INTRODUCTION
Plus que jamais, l’école est au cœur de la société française. Au point qu’une fiction reconstruisant le quotidien d’une classe « difficile » emporte la Palme d’or 2008 au Festival de Cannes. Entre les murs, de Laurent Cantet, entend montrer des recettes de profs. Recettes qui fonctionnent ou qui échouent, pour un film ancré dans la réalité de la classe. Un film qui brouille les catégories et montre cette vie scolaire avec distance et empathie. La distance de la caméra, la distance d’un film adapté d’un roman… et la proximité d’un prof écrivain, François Bégaudeau, qui écrit son propre rôle et le joue dirigé par un réalisateur lui-même fils d’instits, qui a passé sa jeunesse entre les murs d’une cour d’école. On s’extrait de la réalité tout en y étant de plain-pied. Et le spectateur apprécie.
En 2002, c’est un documentaire qui avait ému les foules. Avec son million d’entrées dans le monde dès 2004, Être et avoir, de Nicolas Philibert, a été un immense succès. Hier, les spectateurs venaient voir Jojo et son maître dans la petite école de Saint-Étiennesur-Usson, en Auvergne. Aujourd’hui, ils viennent voir une fiction réaliste se déroulant dans un collège du 20e arrondissement de Paris. Dans les deux cas, on sent bien que c’est le mystère de la classe qui attire le spectateur. Parce que, dans notre pays, l’école conserve une place fondamentale, après avoir joué un rôle central dans la construction de la nation. Alors, on ne demande qu’à voir et à entendre.
Les débats autour des méthodes de lecture, de la formation des maîtres, des programmes à enseigner au primaire, plus spécialement lorsqu’il s’agit de débattre de la place de l’orthographe ou de la grammaire, n’en finissent plus d’intéresser – voire de passionner – les foules.

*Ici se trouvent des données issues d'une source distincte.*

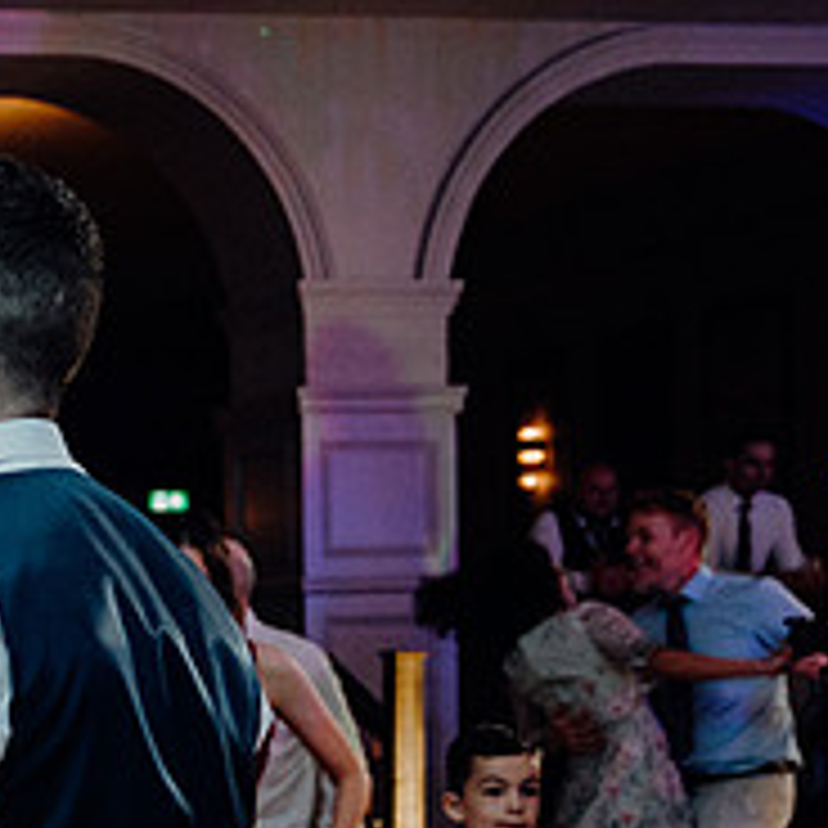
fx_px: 2463
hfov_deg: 17.4
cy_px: 785
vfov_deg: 18.7
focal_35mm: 91
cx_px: -378
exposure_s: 1/200
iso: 2500
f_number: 3.5
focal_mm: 34
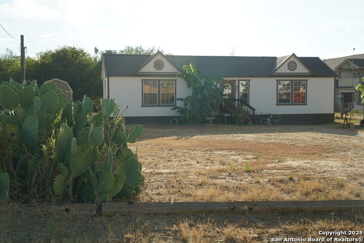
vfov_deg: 31.2
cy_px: 122
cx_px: 182
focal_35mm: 43
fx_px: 435
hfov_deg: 45.4
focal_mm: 43
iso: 250
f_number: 8
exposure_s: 1/250
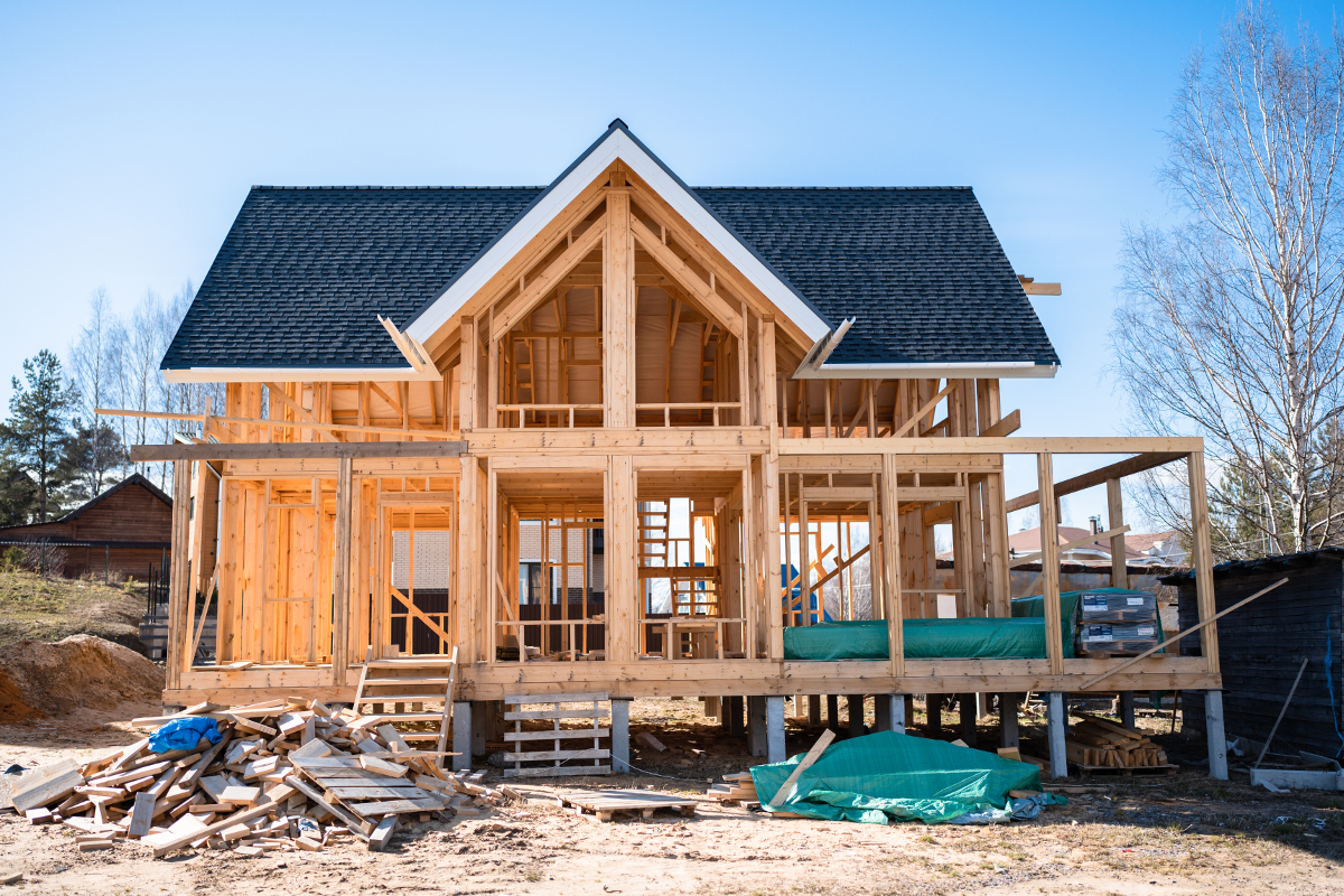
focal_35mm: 35
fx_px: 1307
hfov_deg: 54.4
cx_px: 672
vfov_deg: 37.9
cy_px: 448
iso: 100
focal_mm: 35
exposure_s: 1/5000
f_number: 1.4
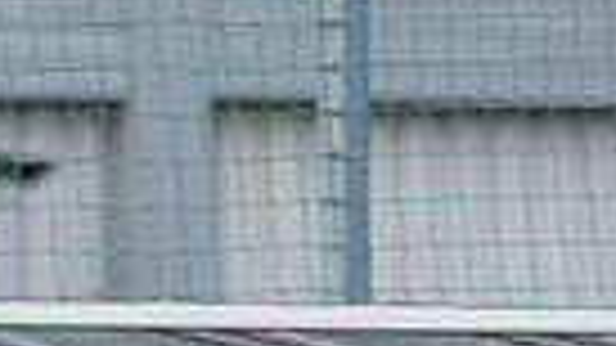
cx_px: -35
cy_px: 1032
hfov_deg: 0.8
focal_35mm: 2684
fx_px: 43832
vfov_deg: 0.5
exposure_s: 1/1000
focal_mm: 300
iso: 400
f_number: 3.2
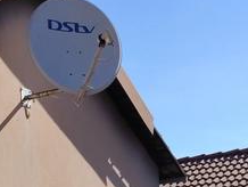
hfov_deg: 21.8
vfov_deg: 15.5
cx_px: 31
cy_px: 280
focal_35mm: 88
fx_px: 631
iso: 101
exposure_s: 1/1263
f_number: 1.75
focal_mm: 5.25
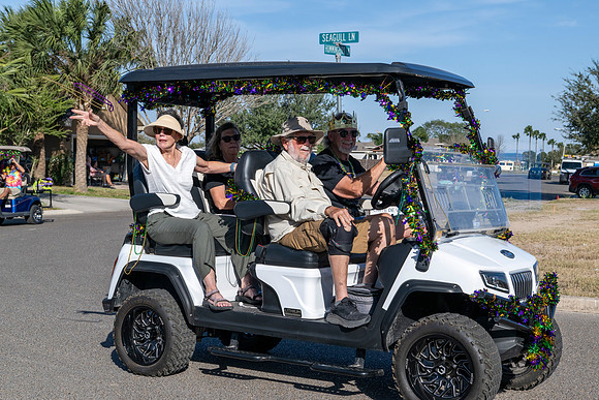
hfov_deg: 34.5
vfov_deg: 23.4
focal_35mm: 58
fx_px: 965
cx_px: 300
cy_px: 200
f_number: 10
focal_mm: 58
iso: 400
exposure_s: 1/1250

Mais ils sont souvent faussés car trop politisés. Dès qu’une voix s’élève, il faut l’attribuer à un camp. Qui parle ? Un républicain ou un pédagogue ? Un « réac » ou un progressiste ? À force de vouloir assigner le débat à résidence politique, on le sclérose. À force de le contraindre à entrer dans des cases, on le caricature. La réalité de l’école est tout autre, et nous allons tenter de la présenter en esquissant le profil de ses acteurs principaux, ceux qui la font vivre au jour le jour, et surtout à travers le portrait de ceux qui dessinent l’école du troisième millénaire : les nouveaux maîtres.
Une culture différente
Citadelles assiégées, les salles des profs hier tenues par les anciens sont en train de tomber aux mains des nouveaux. Ici et là, ils commencent même à devenir noyau central, voire majoritaires. Place donc à ces enseignants tout neufs, qui présentent un nouveau profil et sont capables, nous en faisons le pari, de changer l’école.
Il y a eu les « nouveaux publics », ces vagues d’élèves qui ont successivement envahi le collège et le lycée, et qui colonisent aujourd’hui l’enseignement supérieur, au fil d’une démocratisation des échelons du système scolaire. Aujourd’hui, c’est de l’autre côté du bureau qu’a lieu le changement. Ils étaient 22 000 en 2008 à décrocher un très exigeant concours d’aptitude à l’enseignement, dont le taux moyen de réussite est inférieur à 15 %, et ils s’installent peu à peu dans une institution qui voit partir les bataillons d’anciens. Les « historiques » qui leur laissent la place ont été les artisans de ces démocratisations successives. Arrivés à l’aube des années 1970, ils ont assuré l’instruction des « nouveaux collégiens » (qui, quelques décennies plus tôt, se seraient arrêtés à la fin de la communale) et raccrochent aujourd’hui, faisant valoir leur droit à la retraite. Jamais le monde enseignant n’a connu un tel bouleversement. En nombre, d’abord, puisque selon les prévisions les plus vraisemblables, 135 000 des enseignants de la maternelle aux classes supérieures de lycée vont définitivement ranger la trousse entre 2008 et 2012, soit 15 % des effectifs. La moyenne annuelle des départs sera de 27 000 d’ici à cette date. Autrement dit, 44 % de ceux qui étaient là en 2002 seront partis dans une décennie.